04.3032 · Motion · 2004-03-03
Département de l'économie, de la formation et de la recherche
Liquidé
Wortlaut
Le Conseil fédéral est chargé de supprimer le poste de Surveillant des prix et de dissoudre l'équipe de collaborateurs qui lui est associée. La loi fédérale concernant la surveillance des prix (LSPr) doit être abrogée en même temps. Si besoin est, le mandat constitutionnel correspondant sera garanti par une modification de la loi sur les cartels (LCart) et les tâches afférentes transférées à la Commission de la concurrence (COMCO).
Begründung
En Suisse, la liberté économique est garantie (art. 27 Cst.). L'actuelle liberté économique et l'ancienne liberté de commerce et d'industrie exigent que l'État garantisse la plus grande liberté d'entreprise possible au commerce et à l'industrie. L'État doit donc renoncer à toute intervention inutile et reconnaître et protéger la responsabilité individuelle et la liberté de décision des entreprises. Le bon fonctionnement d'une concurrence loyale exige toutefois un minimum d'encadrement légal. C'est ainsi que la Confédération édicte, outre de nombreuses réglementations sectorielles relatives à la concurrence (LTC, LCdF et bien d'autres), des prescriptions générales visant à empêcher la concurrence déloyale (LCD) et les effets socialement ou économiquement néfastes des cartels ou d'autres entraves à la concurrence (LCart).
Les mesures visant à empêcher la formation abusive des prix par des entreprises ou par des organisations, tant privées que publiques, occupant une position dominante sur le marché étaient jusqu'ici fondées sur la LSPr. Cette dernière a été conçue à une époque où la seule arme pour lutter contre l'explosion des prix à laquelle on assistait alors était le droit sur les cartels, d'une portée à dessein très limitée.

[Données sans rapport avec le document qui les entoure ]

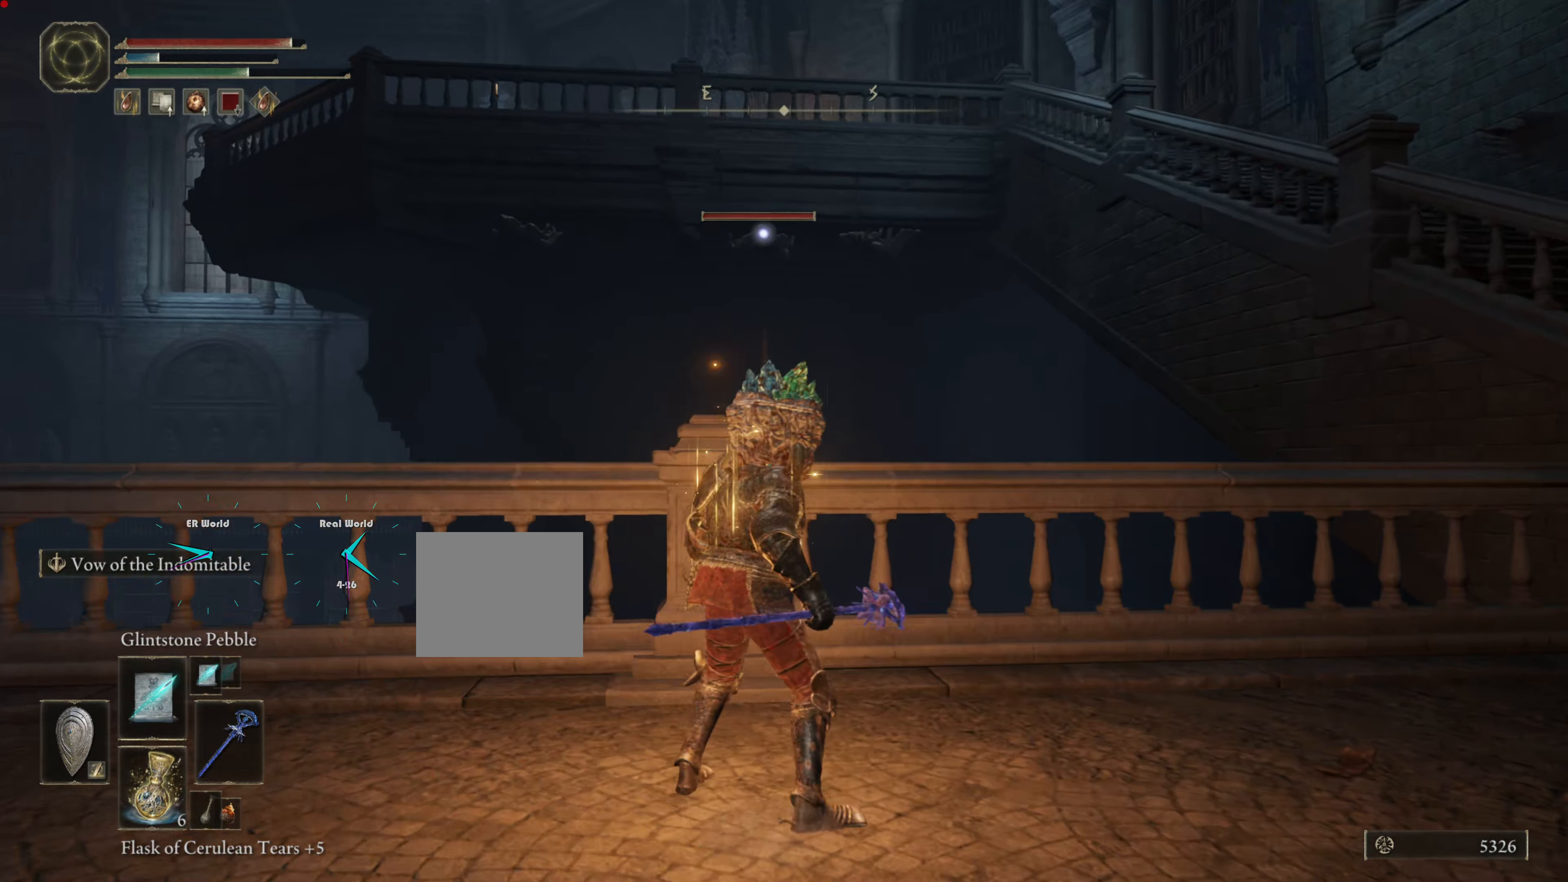
{"buttons": ["L1"], "left_stick": "down-right", "right_stick": "center", "events": [[150, "R1", "down"], [283, "R1", "up"], [283, "left_stick", "center"], [417, "left_stick", "down-right"]]}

À notre avis, en admettant même qu'une intervention de l'État soit justifiée dans ce domaine, le problème de la fixation abusive des prix relève effectivement de la LCart. La LSPr et donc le Surveillant des prix lui-même ne répondent (plus) à aucune nécessité. Les tâches de ce dernier, dans la mesure où elles sont inscrites dans la Constitution, doivent être prises en charge directement par la COMCO. Au besoin, la LCart sera complétée dans le cadre d'une révision partielle. Il faudra notamment inscrire dans la loi des mesures efficaces dans le domaine des prix établis ou approuvés par l'administration (CFF, la Poste, etc.).
L'application des lois relatives à la concurrence doit résoudre de véritables problèmes de concurrence. Elle doit donc être aussi indépendante que possible de la politique du moment. Alors que même la COMCO, conçue comme "indépendante", ne peut échapper entièrement aux influences politiques, le poste de "Monsieur Prix" a effectivement été créé comme un relais politique pour les particuliers. Il est de notoriété publique que la fonction de Surveillant des prix est utilisée avec succès - l'histoire l'a prouvé - comme un "tremplin politique". Ne serait-ce que pour ces raisons, la suppression de ce poste s'impose.
Antrag des Bundesrates
Le Conseil fédéral propose de rejeter la motion.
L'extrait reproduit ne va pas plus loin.